PAKISTAN’S 10% SOLUTION - Eric Margolis

Meanwhile, Benazir’s bereaved People’s Party just elected her 19-year old son, Bilawal, and husband, Asif Ali Zardari, as co-chairman - using a fake will, charge disgruntled family members. I met Bilawal in London in October. He is a highly intelligent young man who shows lots of the Bhutto fire. But he’s far too young to sit in parliament, and 16 years too young to become prime minister.
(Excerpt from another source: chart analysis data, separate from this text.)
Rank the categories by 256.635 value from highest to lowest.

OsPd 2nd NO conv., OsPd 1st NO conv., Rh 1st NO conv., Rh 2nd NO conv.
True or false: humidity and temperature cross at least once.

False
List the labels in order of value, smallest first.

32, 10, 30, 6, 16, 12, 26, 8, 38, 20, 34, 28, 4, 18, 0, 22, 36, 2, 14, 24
In the interim, papa Zardari will rule the party as regent. Whether he will run for prime minister is uncertain. Known to all as `Mr 10%’ from his time as a government minister in charge of contracts ad procurement, Zardari is dogged by grave corruption charges and three ongoing investigations in Europe. His even more venal father was called `Mr 15%.’ The Bhuttos are believed to have amassed a large fortune stashed away in Europe. This great feudal landowning family of southern Pakistan considers the People’s Party as their own family business, a legacy to be passed from one generation to the next.

And now, just when things could not seem to get worse, Washington is abuzz with rumors that the US is planning attacks into Pakistan. Sheer madness. More about this soon.
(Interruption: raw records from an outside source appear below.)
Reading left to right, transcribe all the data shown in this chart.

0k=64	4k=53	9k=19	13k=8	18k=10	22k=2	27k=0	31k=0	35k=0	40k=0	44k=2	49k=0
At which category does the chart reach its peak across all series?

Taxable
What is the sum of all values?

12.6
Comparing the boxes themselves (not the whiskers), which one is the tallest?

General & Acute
This is what perhaps Eric hinted at:

U.S. Considers New Covert Push Within Pakistan


WASHINGTON — President Bush’s senior national security advisers are debating whether to expand the authority of the Central Intelligence Agency and the military to conduct far more aggressive covert operations in the tribal areas of Pakistan.

The debate is a response to intelligence reports that Al Qaeda and the Taliban are intensifying efforts there to destabilize the Pakistani government, several senior administration officials said.

Vice President Dick Cheney, Secretary of State Condoleezza Rice and a number of President Bush’s top national security advisers met Friday at the White House to discuss the proposal, which is part of a broad reassessment of American strategy after the assassination 10 days ago of the Pakistani opposition leader Benazir Bhutto. There was also talk of how to handle the period from now to the Feb. 18 elections, and the aftermath of those elections.

Several of the participants in the meeting argued that the threat to the government of President Pervez Musharraf was now so grave that both Mr. Musharraf and Pakistan’s new military leadership were likely to give the United States more latitude, officials said. But no decisions were made, said the officials, who declined to speak for attribution because of the highly delicate nature of the discussions.